*Instructions to follow:*
Once you reach the line containing "left eye: (379, 238)" in the entries below, write out that line and each one after it down to the line containing "left shoulder: (550, 452)", exactly and with nothing added.

*Stored data:*
____
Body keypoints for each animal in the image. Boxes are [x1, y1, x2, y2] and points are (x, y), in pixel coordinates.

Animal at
____
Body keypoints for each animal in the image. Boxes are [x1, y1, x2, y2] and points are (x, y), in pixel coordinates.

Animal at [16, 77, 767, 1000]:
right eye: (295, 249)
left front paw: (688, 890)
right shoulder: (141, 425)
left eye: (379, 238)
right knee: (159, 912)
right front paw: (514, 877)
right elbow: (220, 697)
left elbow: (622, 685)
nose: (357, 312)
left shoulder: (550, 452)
____
*Answer section:*
left eye: (379, 238)
right knee: (159, 912)
right front paw: (514, 877)
right elbow: (220, 697)
left elbow: (622, 685)
nose: (357, 312)
left shoulder: (550, 452)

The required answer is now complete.